Imbalance in the regulatory immune mechanisms that control intestinal cellular and bacterial homeostasis may lead to induction of the detrimental inflammatory signals characterized in humans as
inflammatory bowel disease. Induction of proinflammatory
cytokines (i.e., IL-12) induced by dendritic cells (DCs) expressing
pattern recognition receptors may skew naive T cells to T helper 1 polarization, which is strongly implicated in mucosal autoimmunity. Recent studies show the ability of probiotic microbes to treat and prevent numerous intestinal disorders, including Clostridium difficile-induced
colitis. To study the molecular mechanisms involved in the induction and repression of intestinal
inflammation, the
phosphoglycerol transferase gene that plays a key role in
lipoteichoic acid (LTA) biosynthesis in Lactobacillus acidophilus NCFM (NCK56) was deleted.

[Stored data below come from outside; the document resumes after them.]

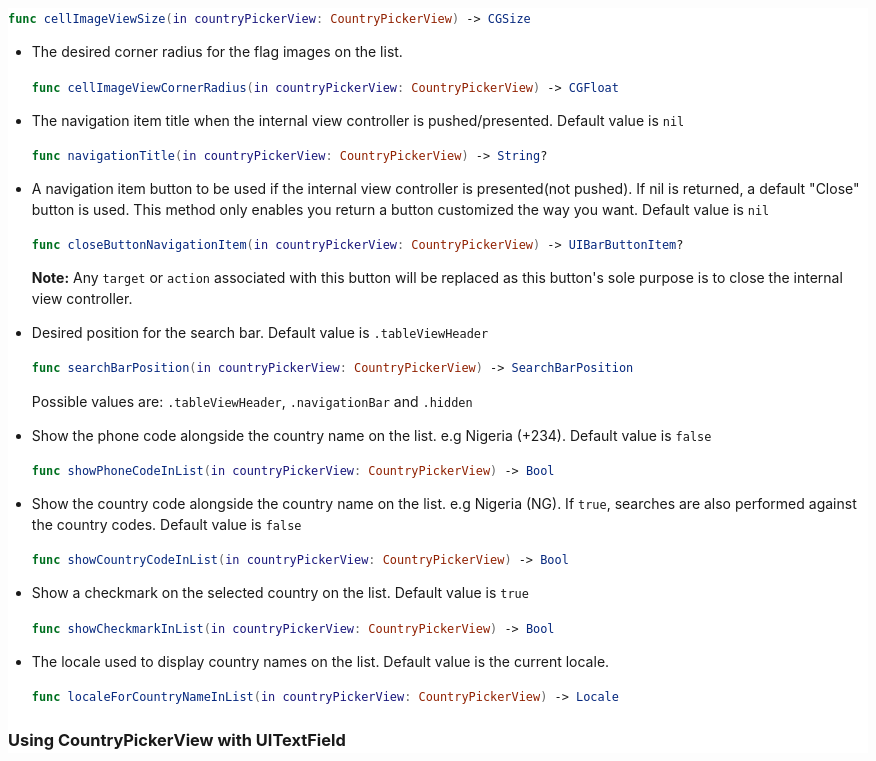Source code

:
   ```swift  
  func cellImageViewSize(in countryPickerView: CountryPickerView) -> CGSize
  ```

- The desired corner radius for the flag images on the list.
  
  ```swift  
  func cellImageViewCornerRadius(in countryPickerView: CountryPickerView) -> CGFloat
  ```

- The navigation item title when the internal view controller is pushed/presented. Default value is `nil`
  
  ```swift   
  func navigationTitle(in countryPickerView: CountryPickerView) -> String?
  ```

- A navigation item button to be used if the internal view controller is presented(not pushed). If nil is returned, a default "Close" button is used. This method only enables you return a button customized the way you want. Default value is `nil`
  
  ```swift    
  func closeButtonNavigationItem(in countryPickerView: CountryPickerView) -> UIBarButtonItem?
  ```
  **Note:** Any `target` or `action` associated with this button will be replaced as this button's sole purpose is to close the internal view controller.

- Desired position for the search bar. Default value is `.tableViewHeader`
  
  ```swift    
  func searchBarPosition(in countryPickerView: CountryPickerView) -> SearchBarPosition
  ```
  Possible values are: `.tableViewHeader`, `.navigationBar` and `.hidden`

- Show the phone code alongside the country name on the list. e.g Nigeria (+234). Default value is `false`
  
  ```swift    
  func showPhoneCodeInList(in countryPickerView: CountryPickerView) -> Bool
  ```

- Show the country code alongside the country name on the list. e.g Nigeria (NG). If `true`, searches are also performed against the country codes. Default value is `false`
  
  ```swift    
  func showCountryCodeInList(in countryPickerView: CountryPickerView) -> Bool
  ```

- Show a checkmark on the selected country on the list. Default value is `true`
  
  ```swift    
  func showCheckmarkInList(in countryPickerView: CountryPickerView) -> Bool
  ```

- The locale used to display country names on the list. Default value is the current locale.
  
  ```swift    
  func localeForCountryNameInList(in countryPickerView: CountryPickerView) -> Locale
  ```

### Using CountryPickerView with UITextField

The data show that the L. acidophilus LTA-negative in LTA (NCK2025) not only down-regulated
IL-12 and TNFα but also significantly enhanced
IL-10 in DCs and controlled the regulation of costimulatory DC functions, resulting in their inability to induce CD4(+) T-cell activation. Moreover, treatment of mice with NCK2025 compared with NCK56 significantly mitigated
dextran sulfate sodium and CD4(+)CD45RB(high)T cell-induced
colitis and effectively ameliorated
dextran sulfate sodium-established
colitis through a mechanism that involves
IL-10 and CD4(+)FoxP3(+) T regulatory cells to dampen exaggerated mucosal
inflammation. Directed alteration of cell surface components of L. acidophilus NCFM establishes a potential strategy for the treatment of inflammatory intestinal disorders.